The Dry Summer of 2012 & Gray Colored Clay
The summer of 2012 seemed to be a relatively dry one in Northeast Ohio. It resulted in much less grass cutting this summer and even fewer weeds sprouting in my yard. All in all it seemed to be a good thing.
Weather observations at Hopkins International Airport in Cleveland, Ohio recorded an almost 5 inch deficit of rainfall from April through August. Every month from April through August had a deficit of rainfall with the exception of July.
Unfortunately, the dry weather has also appeared to affect the moisture content in the local soils. We have noticed a significant increase in calls about cracking in and the dropping of exterior walls. The cracking and dropping are usually traced back to a dropping footing.
Since there has been no significant increase in the weight on these footings, “Why are they dropping ‘suddenly?'” We have found that a lot of the cracking and dropping are a recurrence of previous cracking and dropping, as evidenced by previous patching, worn cracking, and/or repairs that fit the downward movement. In those cases it is not a “sudden” issue. It is a recurring or present and progressing issue.
Clay soils, which is what we have a lot of in the areas away from the lake, shrink and swell with moisture variation. The shrinking and swelling is similar to the shrinking and swelling of a cheap sponge. The effects of the shrinking and swelling on buildings are usually limited because local footings are commonly set to bear on soils over 36 inches (3 feet) below grade. At 36 inches the moisture content usually doesn’t change much, except when we have the dry conditions similar to what we have had this past summer.

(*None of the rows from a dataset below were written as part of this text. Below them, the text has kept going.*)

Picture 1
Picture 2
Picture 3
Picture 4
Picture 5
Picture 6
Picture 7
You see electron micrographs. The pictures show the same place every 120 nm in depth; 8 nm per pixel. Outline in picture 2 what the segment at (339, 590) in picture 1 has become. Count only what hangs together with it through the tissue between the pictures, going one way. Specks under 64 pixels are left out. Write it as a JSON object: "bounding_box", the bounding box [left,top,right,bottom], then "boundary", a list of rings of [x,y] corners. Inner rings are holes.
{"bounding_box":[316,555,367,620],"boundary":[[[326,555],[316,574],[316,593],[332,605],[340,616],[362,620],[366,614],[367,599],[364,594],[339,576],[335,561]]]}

The increase in the reported and observed cracking and dropping indicates that the supporting soils have been affected by the “drought” of the summer of 2012. The effects seem to have been more severe where the buildings have been constructed in areas observed have a gray colored clay. The gray colored clay is more sensitive to changes in moisture content (shrinks and swells more) than the more common brown clay. I can recall that over the years we have observed these gray clays in Strongsville, Westlake, Middleburg Heights, and Independence. (That doesn’t mean one shouldn’t live there, those are all fine communities.)
What can be done about it? Some might suggest watering during the drought around shallow foundations such as porches, garages, patios, walkout basements, etc. Watering might help, but be careful not to over water and cause wetness and excessive groundwater pressures on nearby the basement walls. In that case, the cure may be worse that the disease.